I like this idea a lot and have been thinking about similar topics @vbuterin, in particular, those relating to peer-prediction mechanisms or “markets”. Even though we assume that participants in the market only bid on a small percentage of posts (0.01%), we can still even further build a sort of reliability metric around them. In addition, there might be other incentives to participate beyond betting, if instead the winning side (heavier weighted side) is rewarded as part of a pseudo mining process. See crowdsourcing subjective information on heterogenous tasks or more recently this.
In any scheme, we are still limited by how quickly participants show up to bet or give their belief/opinion. Then we should also be able to reach the same tallying state from either betting (putting up collateral + information) or minting currency (putting up information). The incentives might be more appealing since there is no collateral on one.
In either model and over time, we should be able to build a score about voters/validators depending not only on what sides they ended up after some threshold time but on their score as dictated by a proper scoring rule, such as from the peer-prediction papers above.

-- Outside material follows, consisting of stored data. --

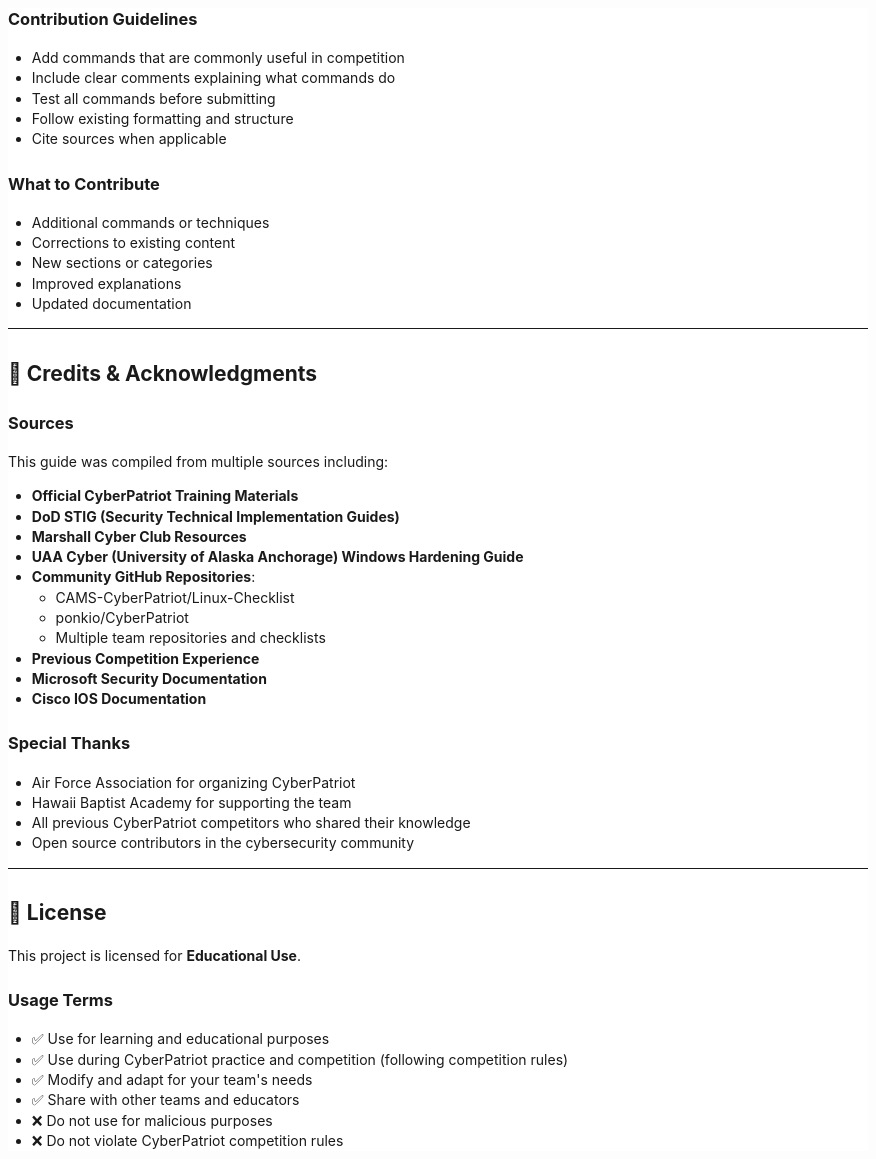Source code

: ### Contribution Guidelines

- Add commands that are commonly useful in competition
- Include clear comments explaining what commands do
- Test all commands before submitting
- Follow existing formatting and structure
- Cite sources when applicable

### What to Contribute

- Additional commands or techniques
- Corrections to existing content
- New sections or categories
- Improved explanations
- Updated documentation

---

## 📜 Credits & Acknowledgments

### Sources

This guide was compiled from multiple sources including:

- **Official CyberPatriot Training Materials**
- **DoD STIG (Security Technical Implementation Guides)**
- **Marshall Cyber Club Resources**
- **UAA Cyber (University of Alaska Anchorage) Windows Hardening Guide**
- **Community GitHub Repositories**: 
  - CAMS-CyberPatriot/Linux-Checklist
  - ponkio/CyberPatriot
  - Multiple team repositories and checklists
- **Previous Competition Experience**
- **Microsoft Security Documentation**
- **Cisco IOS Documentation**

### Special Thanks

- Air Force Association for organizing CyberPatriot
- Hawaii Baptist Academy for supporting the team
- All previous CyberPatriot competitors who shared their knowledge
- Open source contributors in the cybersecurity community

---

## 📄 License

This project is licensed for **Educational Use**.

### Usage Terms

- ✅ Use for learning and educational purposes
- ✅ Use during CyberPatriot practice and competition (following competition rules)
- ✅ Modify and adapt for your team's needs
- ✅ Share with other teams and educators
- ❌ Do not use for malicious purposes
- ❌ Do not violate CyberPatriot competition rules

As far as plausibility, I had trouble implementing these mechanisms on Ethereum due to gas limit issues, but nonetheless had some success implementing Dasgupta’s scoring rule (might not work in its current form).
As an aside, have you thought about employing peer-prediction techniques into mining processes? Given the premise is some game theoretic notion of truthfulness, it could provide a metric over honesty in these decentralized systems.